[Page extract]
Back in February of this year, I wrote a short piece about the partition scheme I was considering for our RHEL Atomic Host systems at work. Six months on, I’ve got some real-world experience with the scheme – and it’s time to re-think some things.
Most of the assumptions remain valid from the last outing in this area – ie: Atomic hosts using a versioned filesystem tree (OSTree) the recommended practice of using direct-lvm storage for containers and images on production systems, and the need for persistent data. Really, all that has changed was a better understanding of the size of the storage and how it should be allocated, based on our usage in production for the last six months.
The biggest incorrect assumption from back in the golden days of blissful pre-production was the assertion that the root partition would only need 6G of storage by default. At the time, the Atomic hosts were shipping with a little less than 3G of packages and whatnot in the OSTree, so I reasoned that double that amount would be fine, allowing us to download a new tree and reboot into it. Since the majority of the filesystem is read-only and most of the activity was going to occur in the container Thin Pool storage or the persistent data partition, that’s all I thought we’d need.
That, it turns out, was a naive assumption. The OSTree used by the Atomic hosts is larger now, and that in and of itself would be enough to tip the scales, but we’ve also had problems with a lack of log space for host logs, and container files that aren’t necessarily stored in the Thin Pool (their own logs, for a start*).

[Task goal]
Extract the passage of the partitioning text from "The biggest incorrect" to "thought we’d need.". Rely only on the partitioning text.

[Given information]
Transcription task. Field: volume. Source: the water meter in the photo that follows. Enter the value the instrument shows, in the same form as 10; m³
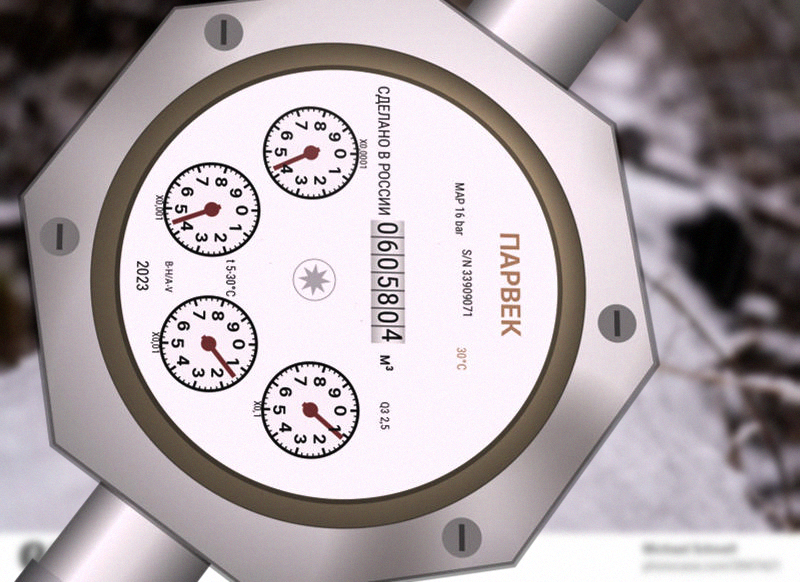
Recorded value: 605804.1144; m³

[Response to this task]
The biggest incorrect assumption from back in the golden days of blissful pre-production was the assertion that the root partition would only need 6G of storage by default. At the time, the Atomic hosts were shipping with a little less than 3G of packages and whatnot in the OSTree, so I reasoned that double that amount would be fine, allowing us to download a new tree and reboot into it. Since the majority of the filesystem is read-only and most of the activity was going to occur in the container Thin Pool storage or the persistent data partition, that’s all I thought we’d need.